This process of adjustment can also be used with the previous programming example where the program is altered to account for the tool radius. In this scenario you would use G41 in the program but the offset value in the tool table would be adjusted by the amount needed. E.g. if you wanted -.01” of stock taking off the part, a value of -.01” would be entered in the tool table.

mach3 tool table showing -.01 offset

Facing

Facing a part is the perfect process to use linear interpolation. Facing means to create a flat surface on the top of a workpiece, which could then be used as your Z datum reference plane.

A typical facing pattern will look something like this drawing below.

infographic showing a facing path for a cnc machine

The program will look very similar to the examples already shown in this article. One difference will be the Z depth. For this type of program you will typically start above the Z zero datum and mill down to finish at the Z datum. 

Once this has been done the rest of the operations can be applied to the part. E.g. any holes that need drilling or the profile applying, all the way to completing the part.

A program for facing will look similar to this below which describes the drawing above.

%
OMILL-FACING
G17 G20 G40 G49 G80 G90
T1 M06 
G00 G54 X3.3 Y1.8 S2000 M03 
G43 H1 Z1. 
G00 Z.1 
G01 Z0. F2. 
X-1.3 F20. 
Y1.5
X3.3
Y1.2
X-1.3
G00 Z1.
M05
G91 G28 X0. Y0. Z0. 
G90 
M30 
%

You will notice that a facing program is very basic because it does not need any offsets applying. It is just a series of basic linear moves at one Z plane. The only calculating you will need to do is to make sure the cutter paths force the tool to overlap the previous path. 

A common amount of overlap to use when facing is about 75% of the cutter diameter.

This isn’t a critical size to achieve, it can be approximate, it’s just a general rule of thumb.

Generally speaking, the bigger the diameter of tool the better when it applies to facing. Just be aware of what your hobby cnc machine is capable of with regard to the cutting forces applied to it. If you find your machine is struggling and you are getting a bad finish, use the same diameter of cutter but increase the overlap.

infographic showing a tool overlap

If you are interested in furthering your programming skills I can recommend learning from an online course.

Udemy have quite a few to choose from including ‘Foundation to Cnc Programming using GCode‘ , which covers a lot of the basic programming processes.

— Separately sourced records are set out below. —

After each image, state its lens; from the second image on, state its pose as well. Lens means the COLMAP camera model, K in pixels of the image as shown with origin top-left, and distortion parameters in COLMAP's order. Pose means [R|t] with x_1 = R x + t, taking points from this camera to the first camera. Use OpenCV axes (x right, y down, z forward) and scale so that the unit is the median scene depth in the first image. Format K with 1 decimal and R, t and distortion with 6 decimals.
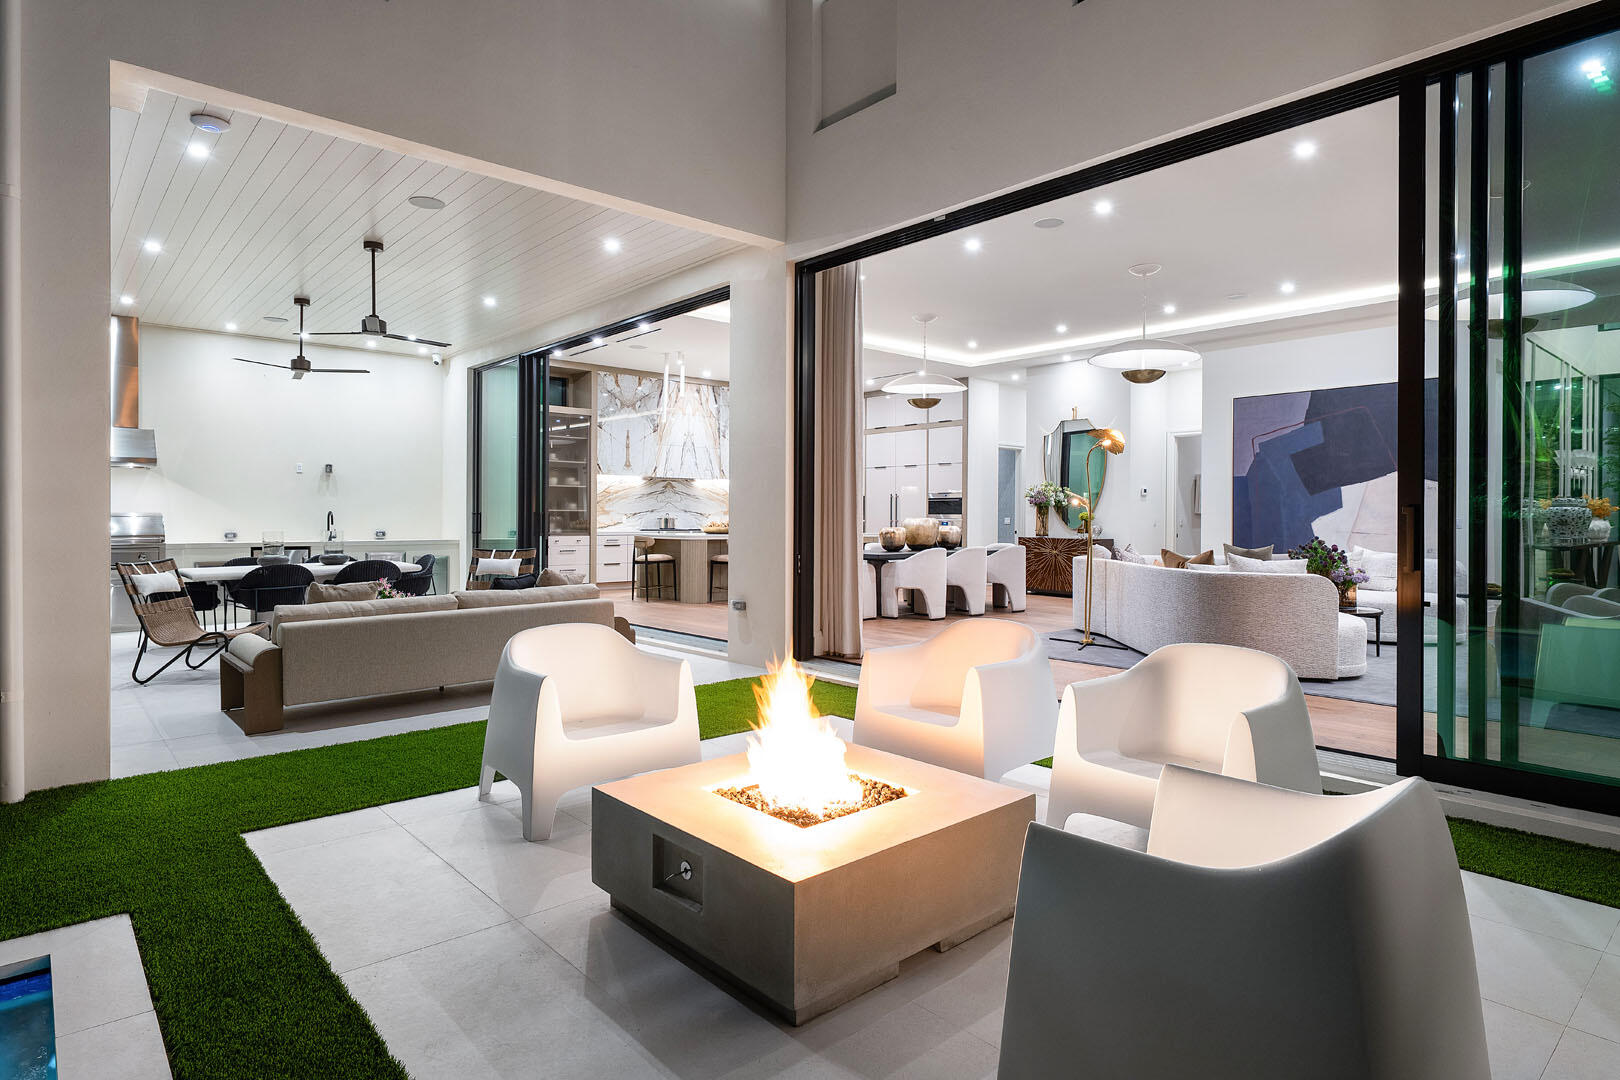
lens RADIAL K [[884.7, 0, 816.8], [0, 884.7, 523.7], [0, 0, 1]] dist [0.008130, 0.002447]
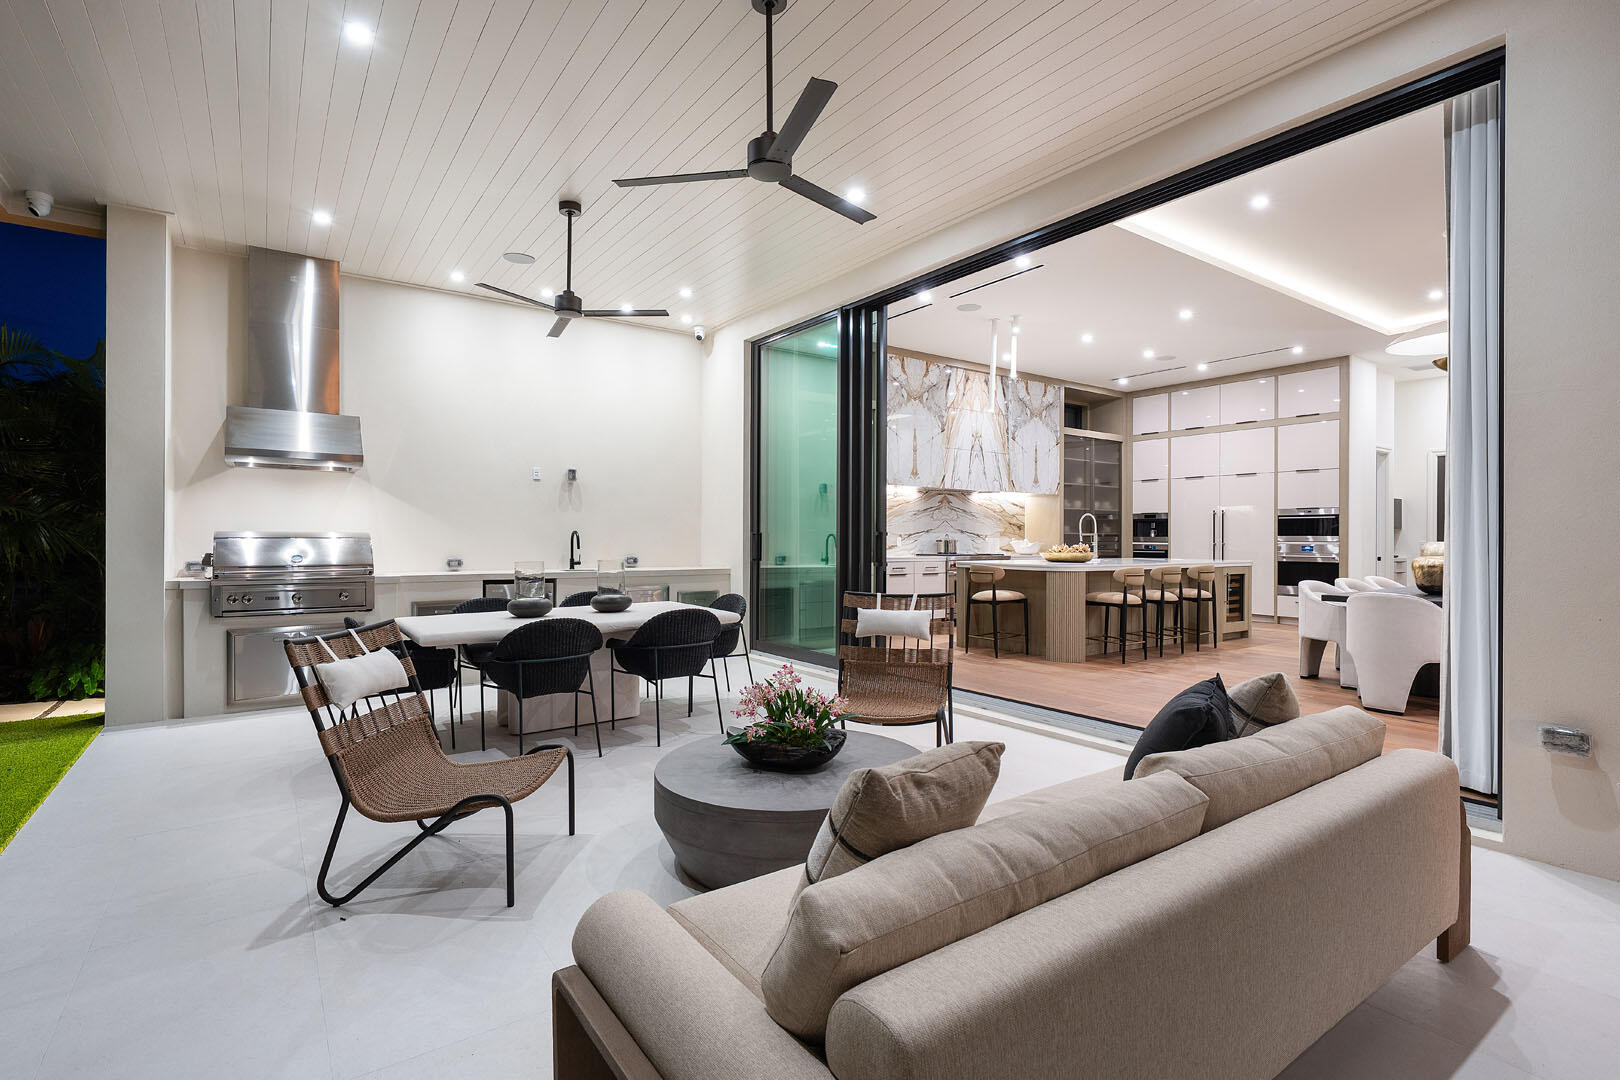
lens RADIAL K [[770.4, 0, 812.1], [0, 770.4, 547.4], [0, 0, 1]] dist [0.004394, 0.000061]
pose [[0.994015, 0.002271, -0.109224, -0.271205], [-0.001756, 0.999987, 0.004817, -0.003580], [0.109233, -0.004597, 0.994005, 0.363146]]
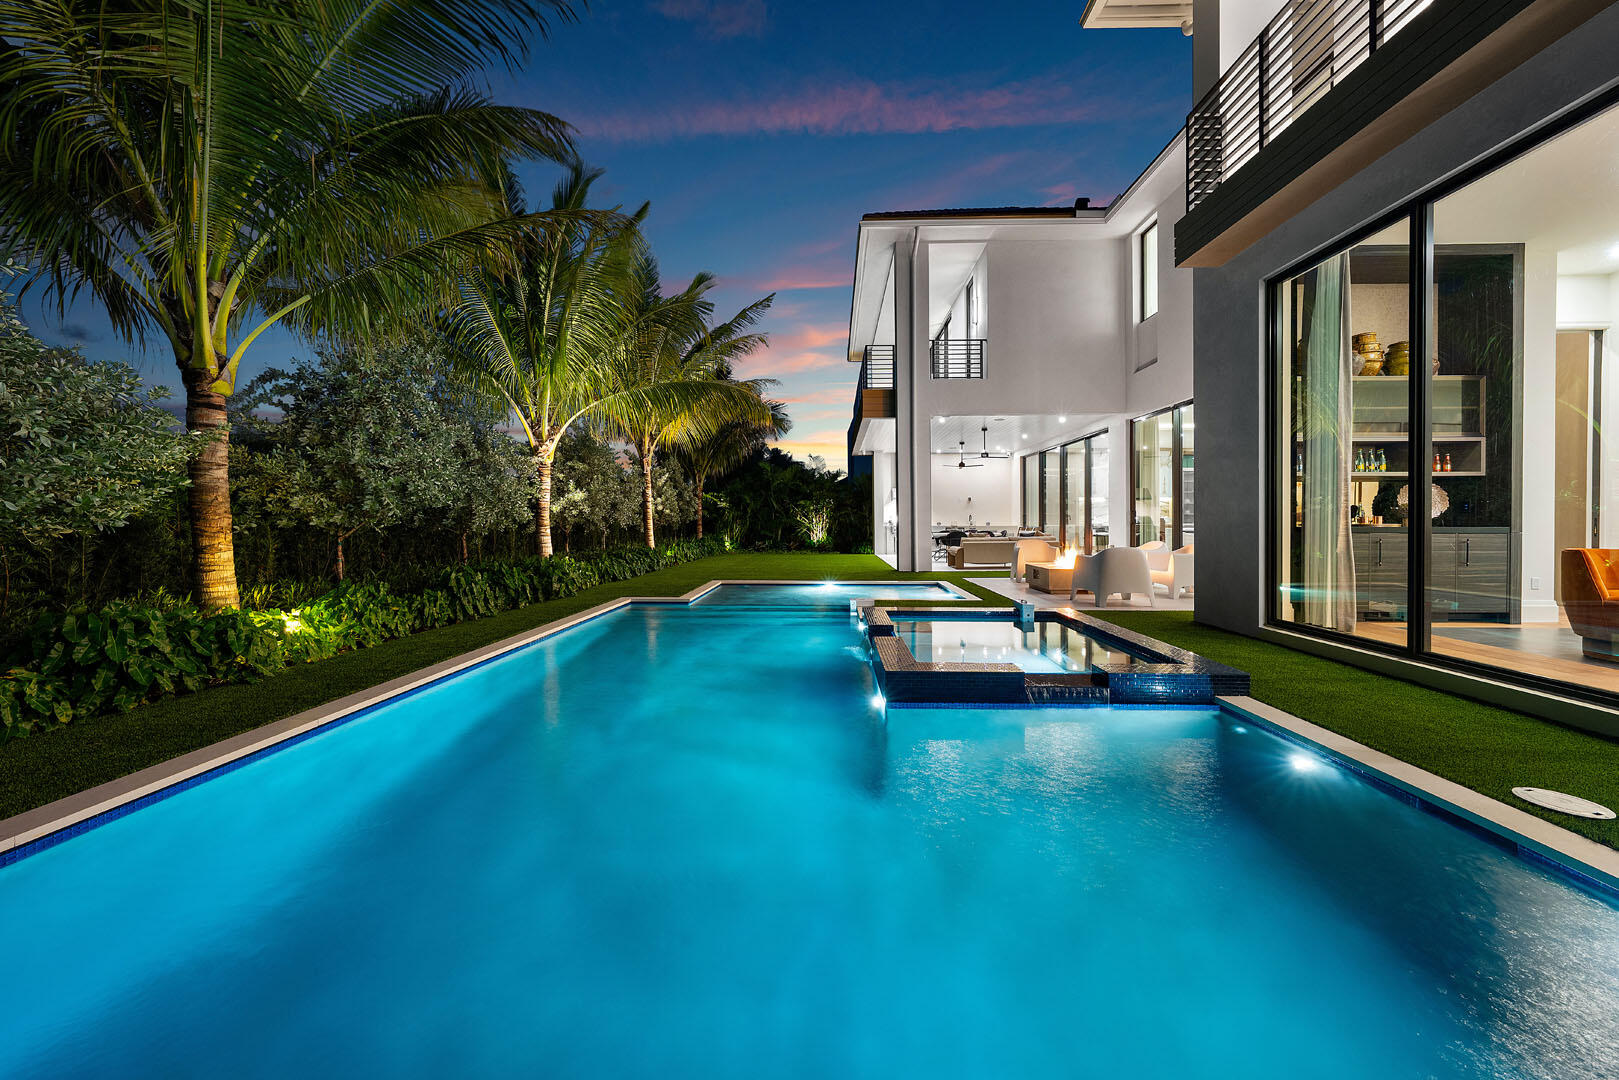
lens RADIAL K [[556.5, 0, 817.4], [0, 556.5, 526.1], [0, 0, 1]] dist [0.000671, -0.000004]
pose [[0.727341, -0.003159, -0.686269, 0.260771], [0.005712, 0.999983, 0.001451, 0.013248], [0.686253, -0.004975, 0.727346, -0.521680]]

An online programming course

G codes

  • G00 = rapid movement
  • G01 = move at the specified feedrate
  • G02 = clockwise arc or circle movement
  • G03 = counter clockwise arc or circle movement
  • G17 = X Y plane selection
  • G20 = coordinates in inches
  • G21 = coordinates in MM
  • G28 = home position return
  • G40 = cutter compensation cancel
  • G41 = cutter compensation left
  • G42 = cutter compensation right
  • G43 = tool length compensation on
  • G53 = cancel work offsets
  • G54,G55,G56,G57,G58 and G59 = work offsets
  • G80 = cancel canned cycle
  • G81 = basic drilling canned cycle
  • G83 = peck drilling canned cycle
  • G90 = absolute programming
  • G91 = incremental programming

M codes

  • M00 = program stop
  • M01 = optional stop
  • M03 = spindle on
  • M05 = spindle off
  • M06 = tool change
  • M30 = end of program, rewind and reset
  • M97 = subroutine call
  • M98 = subprogram call
  • M99 = subprogram end